Перед ними стоял Невилл. Он держал кричащего младенца на вытянутых руках – подальше от себя.
Гермиона поймала себя на том, что даже в мыслях не может заставить себя назвать девочку по имени.
– Что случилось? – спросил Рон, опустив палочку и отступая в сторону, чтобы пропустить Невилла в дом.
Невилл держал ребенка так, будто это был неодушевленный предмет. На мгновение Гермионе показалось, что он просто разожмет руки и уронит младенца на пол, но вместо этого Невилл избавился от своей ноши, сунув ее Гермионе в руки.
Она машинально приняла младенца и так же машинально начала его укачивать. Крики продолжались – ребенок словно бы и не заметил перемены.
– Она все время орёт, – безжизненно произнес Невилл, оставаясь на крыльце.
– Чего ты хотел от младенца? – раздраженно ответил Рон. – В этом возрасте они только и делают, что плачут, едят и пачкают пелёнки. Это потом они вырастают и начинают пакостить по-настоящему.
– Не хочу в этом участвовать, – пробормотал Невилл, пятясь назад. – Мне не справиться.
– А нам, значит, справиться? – сорвалась Гермиона. Младенец по-прежнему захлебывался плачем. – Черт возьми, Невилл, что ты ещё придумал?.. – Она перехватила сверток с ребенком, и ей, кажется, наконец удалось найти подходящее положение – крики утихли, сменившись редкими всхлипами. Гермиона осторожно, словно не очень доверяя себе, погладила маленькую головку, разбирая тонкие пряди темных волос. Волосы были очень мягкие на ощупь.

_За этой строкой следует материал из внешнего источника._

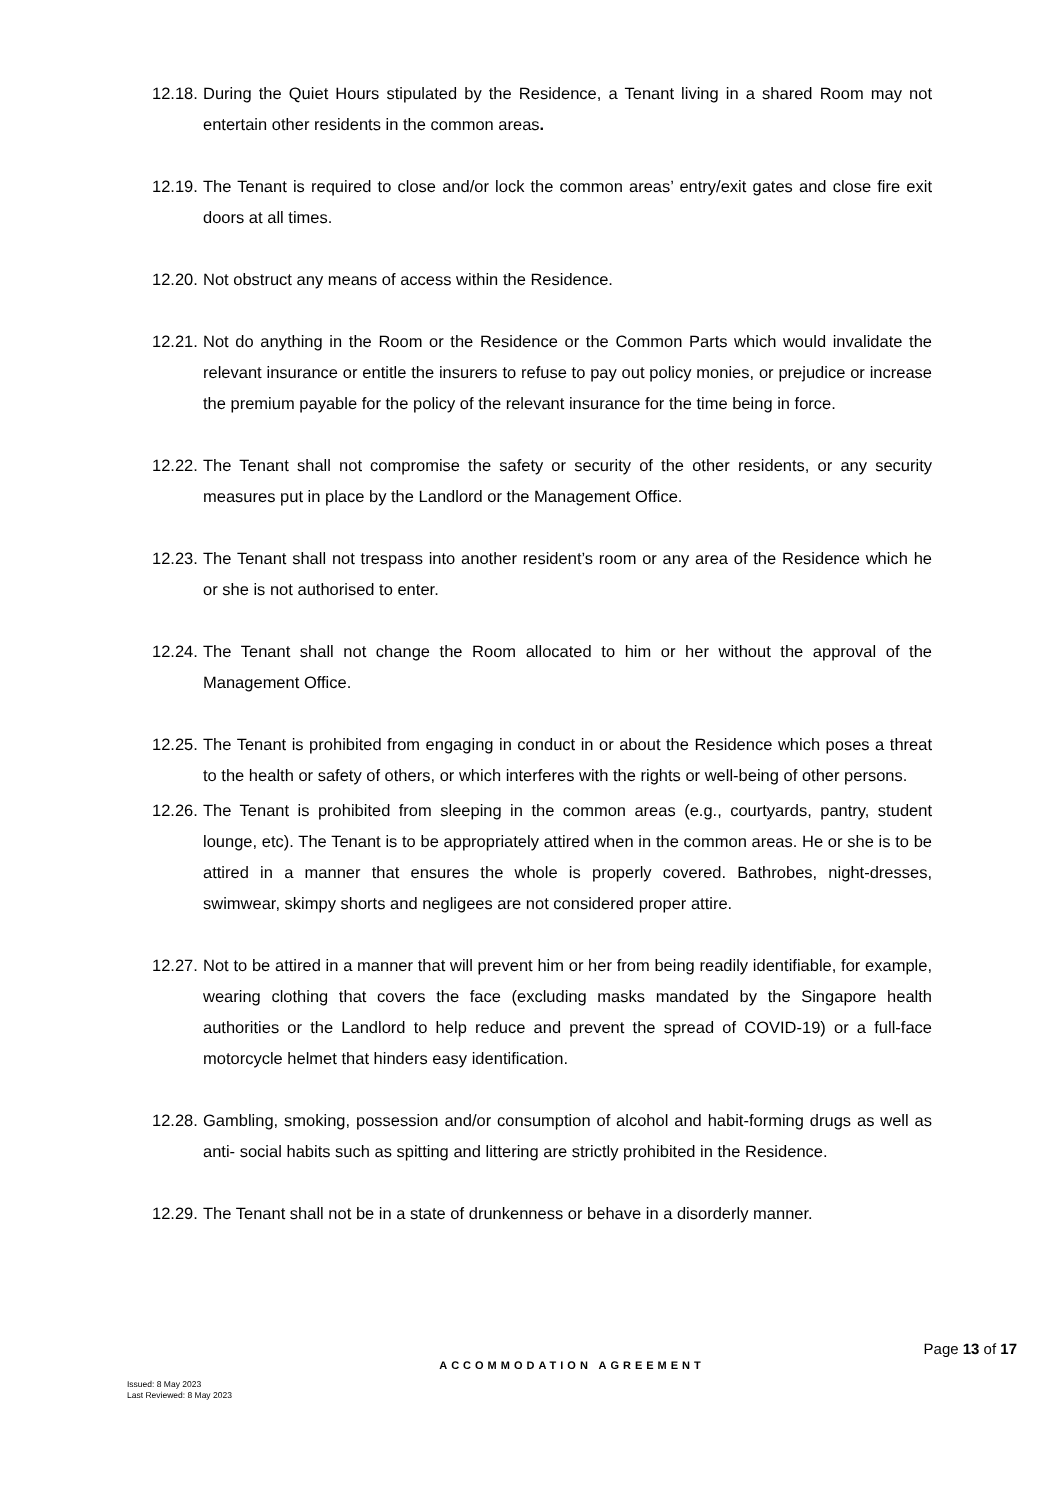12.18.
During the Quiet Hours stipulated by the Residence, a Tenant living in a shared Room may not entertain other residents in the common areas.
12.19.
The Tenant is required to close and/or lock the common areas’ entry/exit gates and close fire exit doors at all times.
12.20.
Not obstruct any means of access within the Residence.
12.21.
Not do anything in the Room or the Residence or the Common Parts which would invalidate the relevant insurance or entitle the insurers to refuse to pay out policy monies, or prejudice or increase the premium payable for the policy of the relevant insurance for the time being in force.
12.22.
The Tenant shall not compromise the safety or security of the other residents, or any security measures put in place by the Landlord or the Management Office.
12.23.
The Tenant shall not trespass into another resident’s room or any area of the Residence which he or she is not authorised to enter.
12.24.
The Tenant shall not change the Room allocated to him or her without the approval of the Management Office.
12.25.
The Tenant is prohibited from engaging in conduct in or about the Residence which poses a threat to the health or safety of others, or which interferes with the rights or well-being of other persons.
12.26.
The Tenant is prohibited from sleeping in the common areas (e.g., courtyards, pantry, student lounge, etc). The Tenant is to be appropriately attired when in the common areas. He or she is to be attired in a manner that ensures the whole is properly covered. Bathrobes, night-dresses, swimwear, skimpy shorts and negligees are not considered proper attire.
12.27.
Not to be attired in a manner that will prevent him or her from being readily identifiable, for example, wearing clothing that covers the face (excluding masks mandated by the Singapore health authorities or the Landlord to help reduce and prevent the spread of COVID-19) or a full-face motorcycle helmet that hinders easy identification.
12.28.
Gambling, smoking, possession and/or consumption of alcohol and habit-forming drugs as well as anti- social habits such as spitting and littering are strictly prohibited in the Residence.
12.29.
The Tenant shall not be in a state of drunkenness or behave in a disorderly manner.
Page 13 of 17
ACCOMMODATION AGREEMENT
Issued: 8 May 2023
Last Reviewed: 8 May 2023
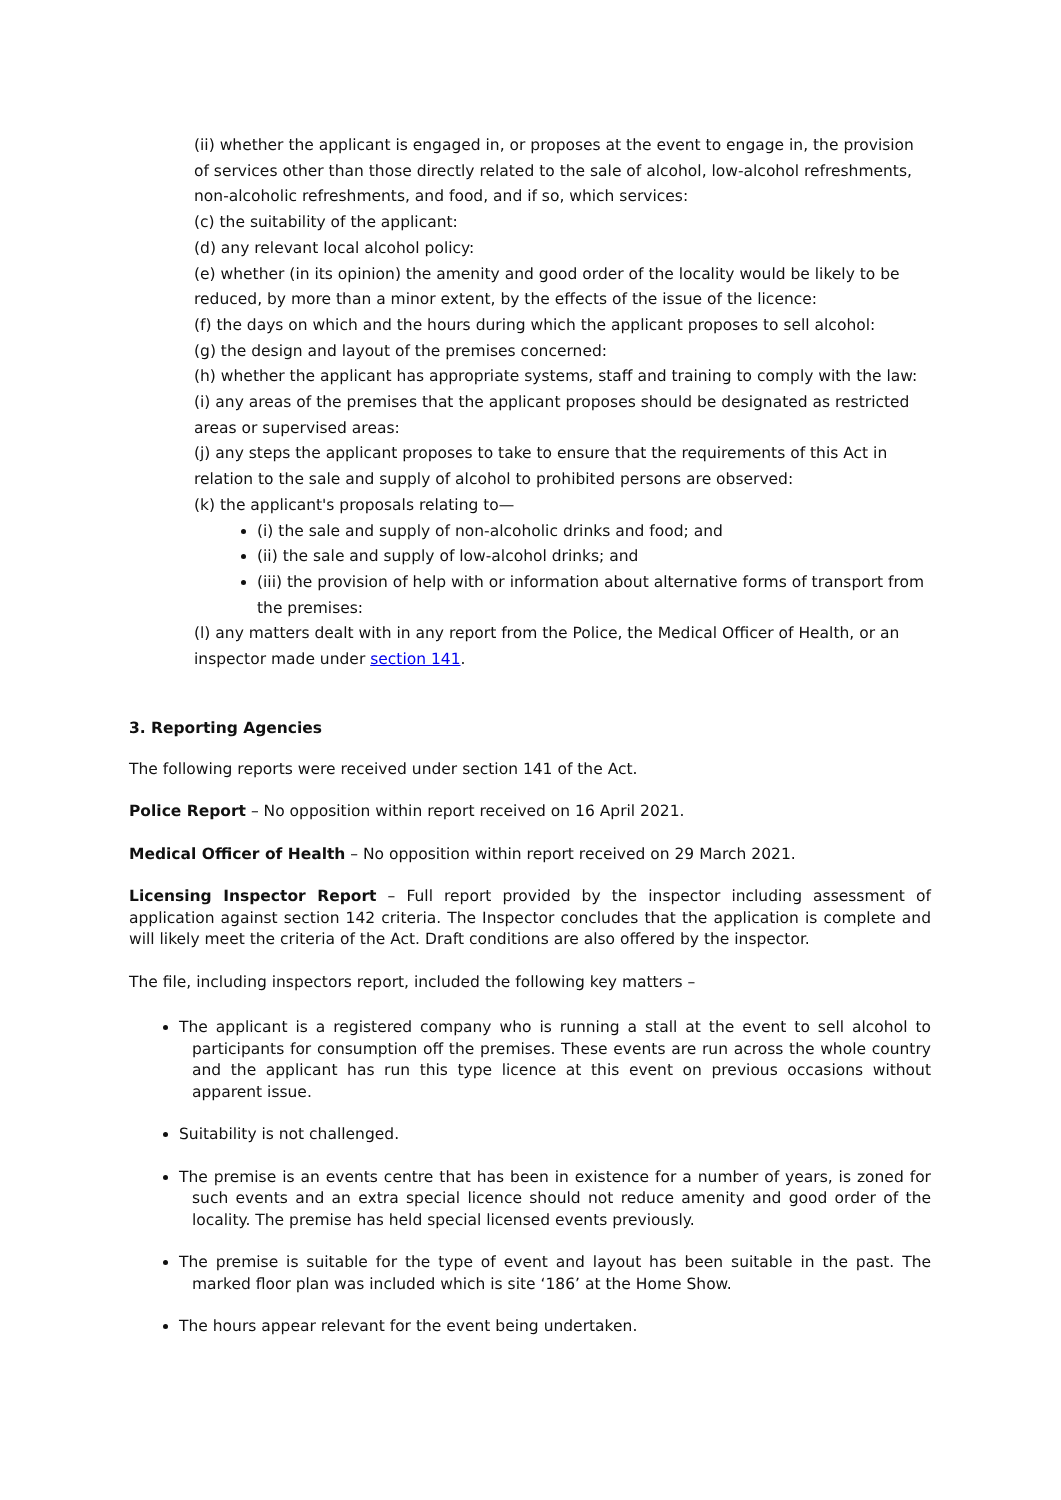(ii) whether the applicant is engaged in, or proposes at the event to engage in, the provision of services other than those directly related to the sale of alcohol, low-alcohol refreshments, non-alcoholic refreshments, and food, and if so, which services:
(c) the suitability of the applicant:
(d) any relevant local alcohol policy:
(e) whether (in its opinion) the amenity and good order of the locality would be likely to be reduced, by more than a minor extent, by the effects of the issue of the licence:
(f) the days on which and the hours during which the applicant proposes to sell alcohol:
(g) the design and layout of the premises concerned:
(h) whether the applicant has appropriate systems, staff and training to comply with the law:
(i) any areas of the premises that the applicant proposes should be designated as restricted areas or supervised areas:
(j) any steps the applicant proposes to take to ensure that the requirements of this Act in relation to the sale and supply of alcohol to prohibited persons are observed:
(k) the applicant's proposals relating to—
(i) the sale and supply of non-alcoholic drinks and food; and
(ii) the sale and supply of low-alcohol drinks; and
(iii) the provision of help with or information about alternative forms of transport from the premises:
(l) any matters dealt with in any report from the Police, the Medical Officer of Health, or an inspector made under section 141.
3. Reporting Agencies
The following reports were received under section 141 of the Act.
Police Report – No opposition within report received on 16 April 2021.
Medical Officer of Health – No opposition within report received on 29 March 2021.
Licensing Inspector Report – Full report provided by the inspector including assessment of application against section 142 criteria. The Inspector concludes that the application is complete and will likely meet the criteria of the Act. Draft conditions are also offered by the inspector.
The file, including inspectors report, included the following key matters –
The applicant is a registered company who is running a stall at the event to sell alcohol to participants for consumption off the premises. These events are run across the whole country and the applicant has run this type licence at this event on previous occasions without apparent issue.
Suitability is not challenged.
The premise is an events centre that has been in existence for a number of years, is zoned for such events and an extra special licence should not reduce amenity and good order of the locality. The premise has held special licensed events previously.
The premise is suitable for the type of event and layout has been suitable in the past. The marked floor plan was included which is site ‘186’ at the Home Show.
The hours appear relevant for the event being undertaken.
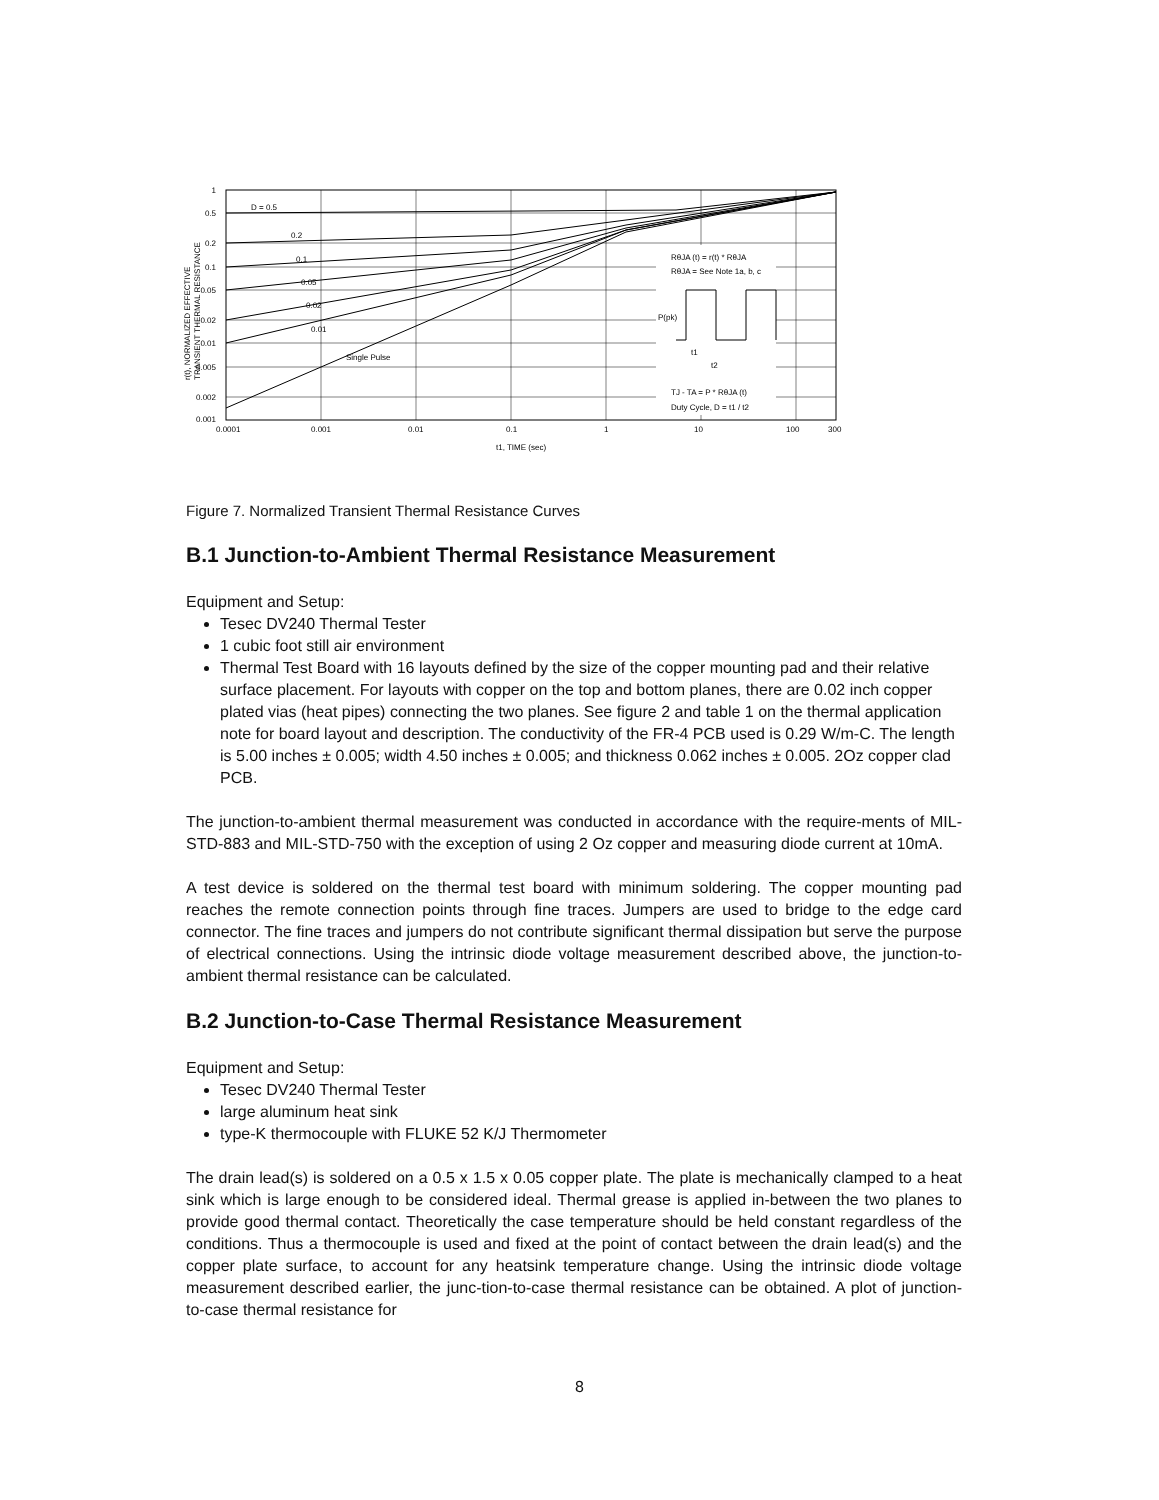1
0.5
0.2
0.1
0.05
0.02
0.01
0.005
0.002
0.001
0.0001
0.001
0.01
0.1
1
10
100
300
t1, TIME (sec)
D = 0.5
0.2
0.1
0.05
0.02
0.01
Single Pulse
r(t), NORMALIZED EFFECTIVE
TRANSIENT THERMAL RESISTANCE
RθJA (t) = r(t) * RθJA
RθJA = See Note 1a, b, c
P(pk)
t1
t2
TJ - TA = P * RθJA (t)
Duty Cycle, D = t1 / t2
Figure 7. Normalized Transient Thermal Resistance Curves
B.1 Junction-to-Ambient Thermal Resistance Measurement
Equipment and Setup:
Tesec DV240 Thermal Tester
1 cubic foot still air environment
Thermal Test Board with 16 layouts defined by the size of the copper mounting pad and their relative surface placement. For layouts with copper on the top and bottom planes, there are 0.02 inch copper plated vias (heat pipes) connecting the two planes. See figure 2 and table 1 on the thermal application note for board layout and description. The conductivity of the FR-4 PCB used is 0.29 W/m-C. The length is 5.00 inches ± 0.005; width 4.50 inches ± 0.005; and thickness 0.062 inches ± 0.005. 2Oz copper clad PCB.
The junction-to-ambient thermal measurement was conducted in accordance with the require-ments of MIL-STD-883 and MIL-STD-750 with the exception of using 2 Oz copper and measuring diode current at 10mA.
A test device is soldered on the thermal test board with minimum soldering. The copper mounting pad reaches the remote connection points through fine traces. Jumpers are used to bridge to the edge card connector. The fine traces and jumpers do not contribute significant thermal dissipation but serve the purpose of electrical connections. Using the intrinsic diode voltage measurement described above, the junction-to-ambient thermal resistance can be calculated.
B.2 Junction-to-Case Thermal Resistance Measurement
Equipment and Setup:
Tesec DV240 Thermal Tester
large aluminum heat sink
type-K thermocouple with FLUKE 52 K/J Thermometer
The drain lead(s) is soldered on a 0.5 x 1.5 x 0.05 copper plate. The plate is mechanically clamped to a heat sink which is large enough to be considered ideal. Thermal grease is applied in-between the two planes to provide good thermal contact. Theoretically the case temperature should be held constant regardless of the conditions. Thus a thermocouple is used and fixed at the point of contact between the drain lead(s) and the copper plate surface, to account for any heatsink temperature change. Using the intrinsic diode voltage measurement described earlier, the junc-tion-to-case thermal resistance can be obtained. A plot of junction-to-case thermal resistance for
8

– Ладно. Заходи, поговорим, – сказала она, укачивая младенца.
– Не о чем говорить, – ответил Невилл, но все-таки пошел следом за ней и Роном на кухню, прикрыв за собой дверь.
Гермиона села, стараясь не потревожить наконец успокоившегося младенца.
Рон нашарил в буфете бутылку c огневиски и разлил его в три бокала.
Невилл осушил свой одним глотком.
– Странно, – задумчиво произнесла Гермиона. – Мне казалось, ты понимал, на что идешь, когда брал её. И ты, и Ханна. Я была на слушании по удочерению, я помню, как и что ты говорил. Хотел, чтобы всё было справедливо. Хотел помочь ей.
Лицо Невилла исказилось от гнева.
– Да, чтобы все было справедливо... – негромко проговорил он. – Но помогать я ей не собирался.
Гермиона рефлекторно прижала ребенка к себе.
– Ты хотел отомстить ей.
– Да, – кивнул Невилл. – Наверное, у меня в голове помутилось... Но да, хотел. Солгать оказалось так просто – нужно было лишь говорить то, что от меня ждали. И они разрешили мне взять её.
Невилл помолчал, сжимая пустой бокал в ладонях.
– Похоже, ты одна предупреждала, что найдутся люди, которые будут мстить этим детям. Жаль, что к тебе не прислушались. Но меня-то ты таким не считала, правда?
Гермиона не ответила. Невилл был прав: ей и в голову не приходило, что Невилл окажется способным даже подумать о чем-нибудь подобном. Хотя – пережитое горе меняет людей самым неожиданным образом. Это она знала.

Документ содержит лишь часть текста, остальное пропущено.